TASK REQUIREMENTS ->
#1 Can you extract, word for word, the passage of the email thread about streets with two names that begins at the words "Seems OK to" and stops after "East to West?"?
#2 Could you extend the email thread about tagging streets with two names, picking up after its last sentence?

-------- READING TEXT

2014-05-15 8:27 GMT+01:00 Steven Horner <[email protected]>:
> Thank you all for the advice, although it may have confused me all the more 
> with different suggestions.
>
> Personally I like Marc's suggestion of using the 2 street names separated by 
> a hyphen. This allows both names to be rendered.

Seems OK to me (though I would have chosen slash, but whatever), and
we can fondly hope that renderers will one day detect the "name:left"
and "name:right" tags and render those cleverly when found.

> Then identifying each street with left and right tags. How do you chose which 
> is which if the road runs East to West?

Use the direction of the way, i.e. the direction in which the OSM
object was drawn.

> I'm amazed this doesn't crop up constantly, any old terraced streets with a 
> road separating them would have the issue. I can think of about a dozen 
> streets within 1 mile of me where this is the case.
>
> I will do some more investigation and look at several different mapped areas 
> to see how they have been tagged, doesn't sound like there is a definitive 
> answer.

When I sometimes encountered it, I "solved" the problem by putting the
different streetnames on the building addresses, and ignoring the
issue on the way itself. I wasn't aware of "name:left" etc!

Dan


>> Let me first introduce myself, I'm a Belgian mapper that has been lurking 
>> for a few months on this mailing list. The reason is that I want to learn 
>> how other communities work and which problems they have and how they solve 
>> them.
>>
>> Now back to the topic: in Belgium it's quite common to have streets with two 
>> names, at least when they are on the border of two villages. The Belgian 
>> community decided to map this as follows:
>> name =  name1 -  name2
>> name:left = name1
>> name:right = name2
>>
>> An example: http://www.openstreetmap.org/way/207455046
>>
>> What are your thoughts about this ?

----------------
-------- RECORD SET

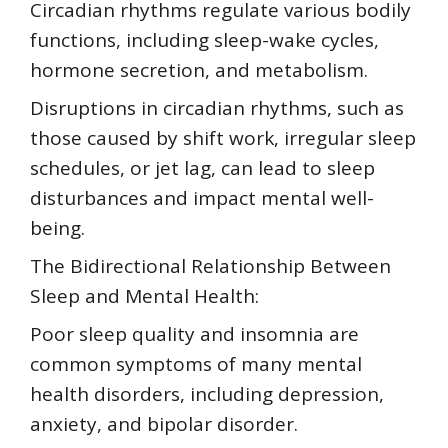
Circadian rhythms regulate various bodily
functions, including sleep-wake cycles,
hormone secretion, and metabolism.
Disruptions in circadian rhythms, such as
those caused by shift work, irregular sleep
schedules, or jet lag, can lead to sleep
disturbances and impact mental well-
being.
The Bidirectional Relationship Between
Sleep and Mental Health:
Poor sleep quality and insomnia are
common symptoms of many mental
health disorders, including depression,
anxiety, and bipolar disorder.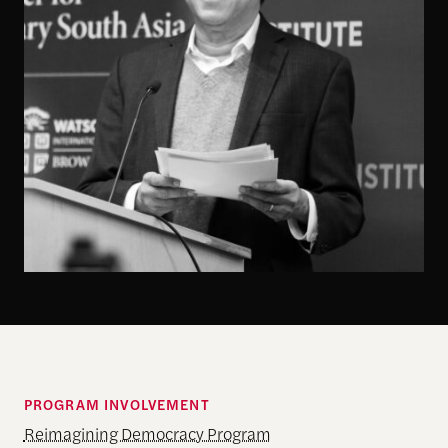
PROGRAM INVOLVEMENT
Reimagining Democracy Program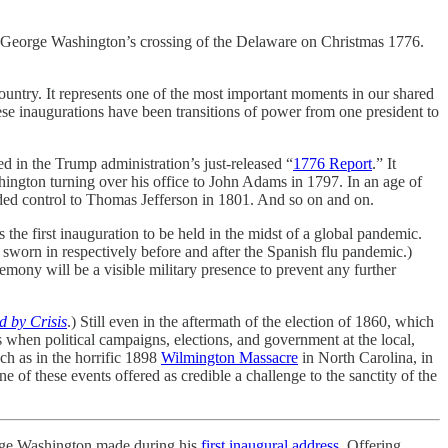
 George Washington’s crossing of the Delaware on Christmas 1776.
untry. It represents one of the most important moments in our shared
ese inaugurations have been transitions of power from one president to
d in the Trump administration’s just-released “
1776 Report
.” It
ington turning over his office to John Adams in 1797. In an age of
ceded control to Thomas Jefferson in 1801. And so on and on.
s the first inauguration to be held in the midst of a global pandemic.
rn in respectively before and after the Spanish flu pandemic.)
emony will be a visible military presence to prevent any further
d by Crisis
.) Still even in the aftermath of the election of 1860, which
 when political campaigns, elections, and government at the local,
uch as in the horrific 1898
Wilmington Massacre
in North Carolina, in
 of these events offered as credible a challenge to the sanctity of the
George Washington made during his
first inaugural address
. Offering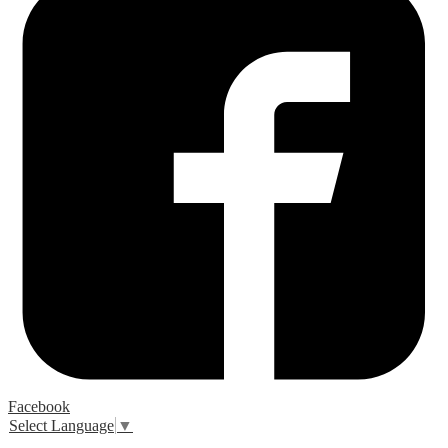
Facebook
Select Language
▼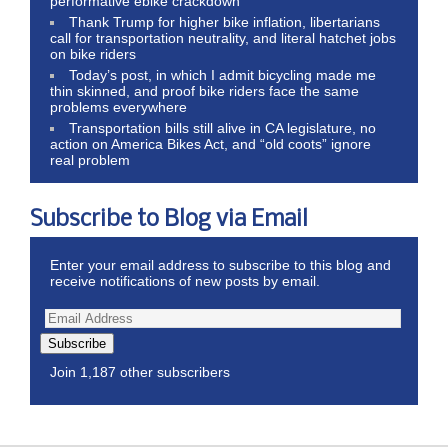
performative ebike crackdown
Thank Trump for higher bike inflation, libertarians
call for transportation neutrality, and literal hatchet jobs
on bike riders
Today’s post, in which I admit bicycling made me
thin skinned, and proof bike riders face the same
problems everywhere
Transportation bills still alive in CA legislature, no
action on America Bikes Act, and “old coots” ignore
real problem
Subscribe to Blog via Email
Enter your email address to subscribe to this blog and
receive notifications of new posts by email.
Subscribe
Join 1,187 other subscribers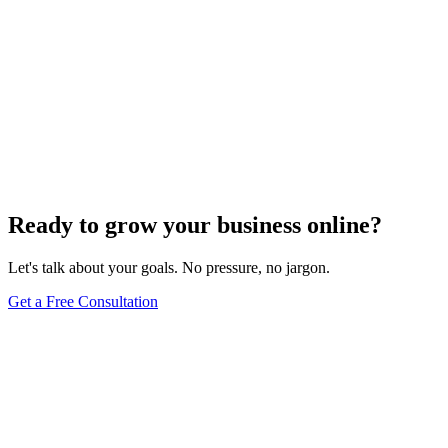
Ready to grow your business online?
Let's talk about your goals. No pressure, no jargon.
Get a Free Consultation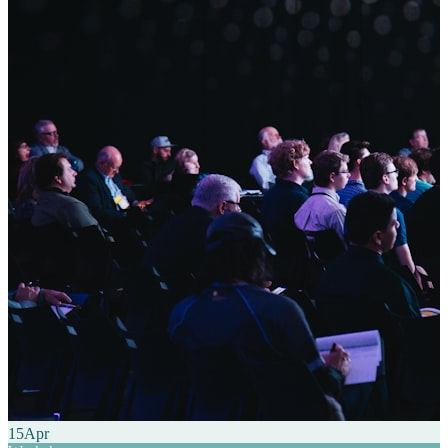
15
Apr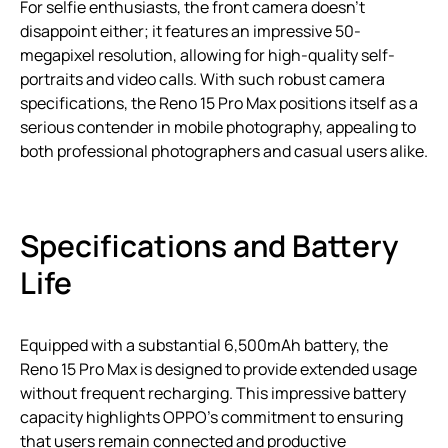
For selfie enthusiasts, the front camera doesn’t
disappoint either; it features an impressive 50-
megapixel resolution, allowing for high-quality self-
portraits and video calls. With such robust camera
specifications, the Reno 15 Pro Max positions itself as a
serious contender in mobile photography, appealing to
both professional photographers and casual users alike.
Specifications and Battery
Life
Equipped with a substantial 6,500mAh battery, the
Reno 15 Pro Max is designed to provide extended usage
without frequent recharging. This impressive battery
capacity highlights OPPO’s commitment to ensuring
that users remain connected and productive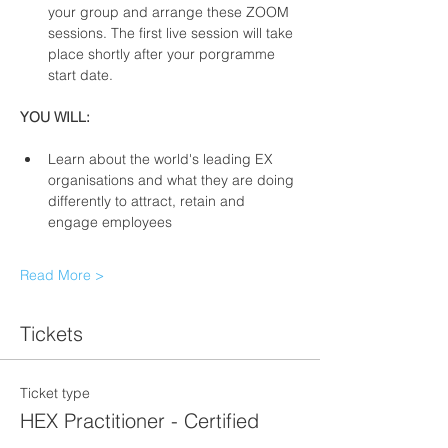
your group and arrange these ZOOM 
sessions. The first live session will take 
place shortly after your porgramme 
start date. 
YOU WILL: 
Learn about the world's leading EX 
organisations and what they are doing 
differently to attract, retain and 
engage employees 
Read More >
Tickets
Ticket type
HEX Practitioner - Certified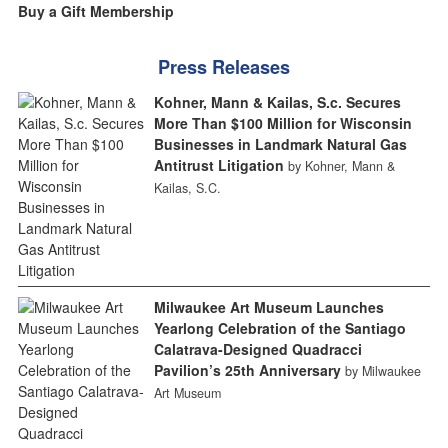
Buy a Gift Membership
Press Releases
Kohner, Mann & Kailas, S.c. Secures
More Than $100 Million for Wisconsin
Businesses in Landmark Natural Gas
Antitrust Litigation
by Kohner, Mann &
Kailas, S.C.
Milwaukee Art Museum Launches
Yearlong Celebration of the Santiago
Calatrava-Designed Quadracci
Pavilion’s 25th Anniversary
by Milwaukee
Art Museum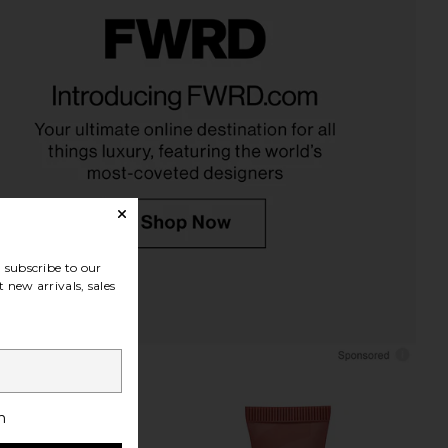
auty Wellness Rituals
Summer Fridays Sweet Pink Lip
Bundle
Butter Balm Birthday Duo
VOLVE Beauty
Summer Fridays
$39
$38
subscribe to our
 new arrivals, sales
h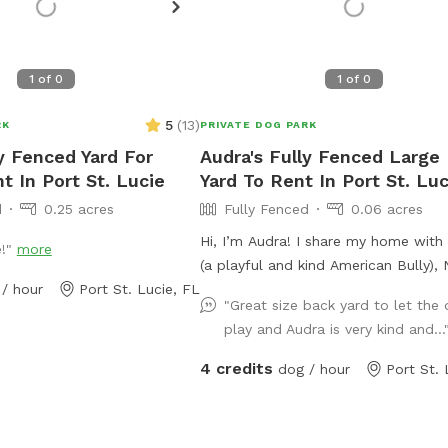
1
of
0
1
of
0
5
(
13
)
RK
PRIVATE DOG PARK
ly Fenced Yard For
Audra's Fully Fenced Large
t In Port St. Lucie
Yard To Rent In Port St. Luc
d
0.25 acres
Fully Fenced
0.06 acres
Hi, I’m Audra! I share my home with Maggie
e!"
more
(a playful and kind American Bully), 
/ hour
Port St. Lucie, FL
golden girl Border Collie/Lab mix), 
"Great size back yard to let the
Buddy Bagel (our tuxedo cat with a 
play and Audra is very kind and..
personality). We have a spacious, ful
fenced yard that backs up to a pea
4 credits
dog / hour
Port St. 
nature preserve, perfect for dogs w
to explore, sniff, and relax in a quiet
setting. The yard is pest-controlled,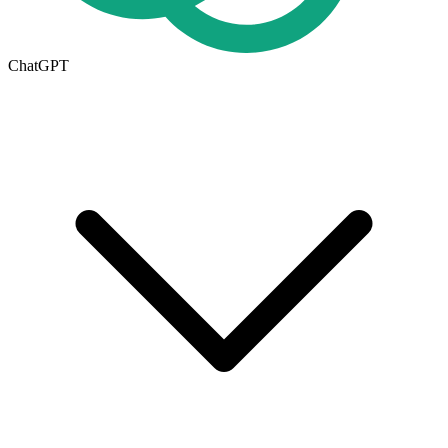
ChatGPT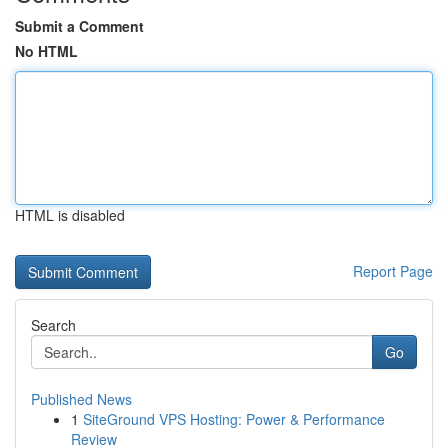
Submit a Comment
No HTML
HTML is disabled
Report Page
Search
Go
Published News
1
SiteGround VPS Hosting: Power & Performance
Review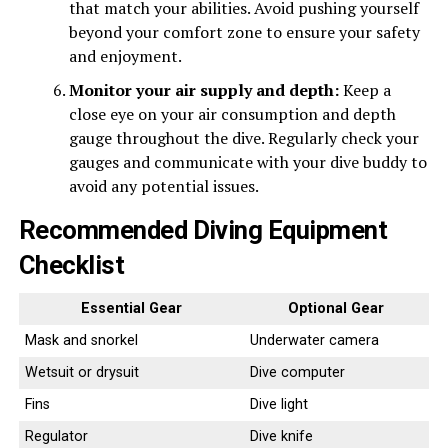
that match your abilities. Avoid pushing yourself
beyond your comfort zone to ensure your safety
and enjoyment.
Monitor your air supply and depth:
Keep a
close eye on your air consumption and depth
gauge throughout the dive. Regularly check your
gauges and communicate with your dive buddy to
avoid any potential issues.
Recommended Diving Equipment
Checklist
Essential Gear
Optional Gear
Mask and snorkel
Underwater camera
Wetsuit or drysuit
Dive computer
Fins
Dive light
Regulator
Dive knife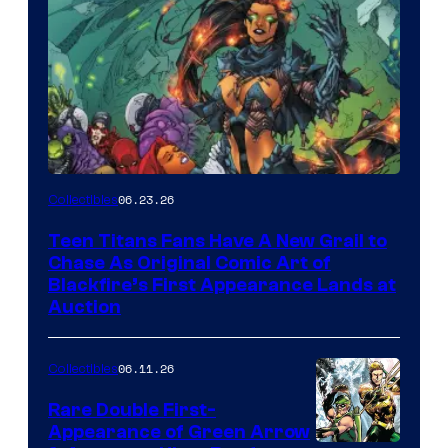
06.23.26
Collectibles
Teen Titans Fans Have A New Grail to
Chase As Original Comic Art of
Blackfire’s First Appearance Lands at
Auction
06.11.26
Collectibles
Rare Double First-
Appearance of Green Arrow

----------------

ANSWER SECTION ->
#1
Seems OK to me (though I would have chosen slash, but whatever), and
we can fondly hope that renderers will one day detect the "name:left"
and "name:right" tags and render those cleverly when found.

> Then identifying each street with left and right tags. How do you chose which 
> is which if the road runs East to West?

#2
>>
>> regards
>>
>> m
>>
>>
>> On Wed, May 14, 2014 at 1:07 PM, SK53 <[email protected]> wrote:
>>>
>>> There are at least two major streets in the middle of Nottingham like this: 
>>> logically the street does not have a name, the sides of the street have 
>>> names:
>>>
>>> North of the Council House, the S side is Smith Row, the N side is Long Row
>>> South of the Council House, the S side is Poultry, the N side Cheapside 
>>> (originally Rotten Row)
>>>
>>> These names originate as locations in the market square, as can be seen by 
>>> other survivals such as Beastmarket Hill. Where the square is now an open 
>>> plaza the name of the rows of buildings have been transferred to the 
>>> thoroughfare. The addresses on Cheapside are even more complex because the 
>>> shops also have entrances in Exchange Arcade and are let as units of this 
>>> shopping arcade. The Austin Reed shop appears to have at least 4 addresses 
>>> from the Royal Mail, OS, Nottingham council & Austin Reed website: all in 
>>> all a mess.
>>>
>>> Other places where this occurs include: Sherwin Road/Castle Boulevard, 
>>> where the W end of Sherwin Road has houses with Castle Boulevard addresses 
>>> on the S side. In this case I resolved it by tagging the footpath with the 
>>> Caste Boulevard name. This discrepancy arose because the two roads were 
>>> merged when the roundabout was built in the 1920s.
>>>
>>> I recently noticed a case where the Land Registry data for a small new 
>>> build terrace had been resolved by using the name of the terrace as a 
>>> building name. Fail. In some towns (Bangor, N. Wales, comes to mind) many 
>>> houses were built as named terraces with numbers within the terrace. 
>>> Although Bangor has been relatively recently house-numbered a simple 
>>> inspection of addresses painted on rubbish bins suggests that the original 
>>> addresses are still in use.
>>>
>>> Broadly speaking we should try and do this better than the OS Open Data 
>>> because it does happen fairly frequently. name:left and name:right can be 
>>> used even if no-one consumes them at present. It is useful to try and map 
>>> addresses in such cases, and these are the one case where I am happy to use 
>>> the associatedStreet relation. This at least enables the correct grouping 
>>> of entities for the 'street'.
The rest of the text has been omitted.